## WORK TASK
The material below holds a span beginning at the line with "index pip: (197, 175)" and ending at the line with "wrist: (275, 184)". Quote that span exactly, both ends included, and only that span.

=== Begin Enclosure ===

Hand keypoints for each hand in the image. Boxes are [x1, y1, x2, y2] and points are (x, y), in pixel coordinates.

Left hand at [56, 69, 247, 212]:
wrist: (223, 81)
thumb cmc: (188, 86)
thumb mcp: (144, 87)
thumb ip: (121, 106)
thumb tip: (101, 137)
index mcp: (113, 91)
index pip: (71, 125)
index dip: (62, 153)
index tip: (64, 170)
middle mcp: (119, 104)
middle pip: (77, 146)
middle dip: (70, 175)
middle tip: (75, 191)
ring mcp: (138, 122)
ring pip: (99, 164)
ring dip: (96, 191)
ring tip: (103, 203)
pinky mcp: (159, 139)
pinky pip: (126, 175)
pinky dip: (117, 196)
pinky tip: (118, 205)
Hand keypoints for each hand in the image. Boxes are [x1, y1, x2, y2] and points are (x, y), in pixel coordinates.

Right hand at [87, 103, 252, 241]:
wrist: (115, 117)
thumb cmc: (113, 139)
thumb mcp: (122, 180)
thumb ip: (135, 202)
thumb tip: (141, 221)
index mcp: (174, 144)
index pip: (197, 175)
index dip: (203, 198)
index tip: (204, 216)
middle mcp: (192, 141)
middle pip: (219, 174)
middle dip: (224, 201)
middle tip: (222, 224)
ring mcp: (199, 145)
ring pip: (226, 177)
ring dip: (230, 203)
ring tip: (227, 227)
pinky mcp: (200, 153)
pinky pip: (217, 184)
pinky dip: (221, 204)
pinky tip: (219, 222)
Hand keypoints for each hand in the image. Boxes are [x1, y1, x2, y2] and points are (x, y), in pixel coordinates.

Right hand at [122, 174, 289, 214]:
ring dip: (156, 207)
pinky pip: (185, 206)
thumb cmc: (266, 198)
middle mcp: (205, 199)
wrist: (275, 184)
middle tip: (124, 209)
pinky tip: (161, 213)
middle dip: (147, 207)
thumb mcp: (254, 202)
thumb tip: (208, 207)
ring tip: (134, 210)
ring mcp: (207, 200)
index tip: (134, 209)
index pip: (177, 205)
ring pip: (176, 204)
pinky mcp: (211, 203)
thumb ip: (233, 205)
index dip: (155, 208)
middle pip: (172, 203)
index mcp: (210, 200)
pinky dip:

=== End Enclosure ===

## RESULT
index pip: (197, 175)
index dip: (203, 198)
index tip: (204, 216)
middle mcp: (192, 141)
middle pip: (219, 174)
middle dip: (224, 201)
middle tip: (222, 224)
ring mcp: (199, 145)
ring pip: (226, 177)
ring dip: (230, 203)
ring tip: (227, 227)
pinky mcp: (200, 153)
pinky pip: (217, 184)
pinky dip: (221, 204)
pinky tip: (219, 222)
Hand keypoints for each hand in the image. Boxes are [x1, y1, x2, y2] and points are (x, y), in pixel coordinates.

Right hand at [122, 174, 289, 214]:
ring dip: (156, 207)
pinky pip: (185, 206)
thumb cmc: (266, 198)
middle mcp: (205, 199)
wrist: (275, 184)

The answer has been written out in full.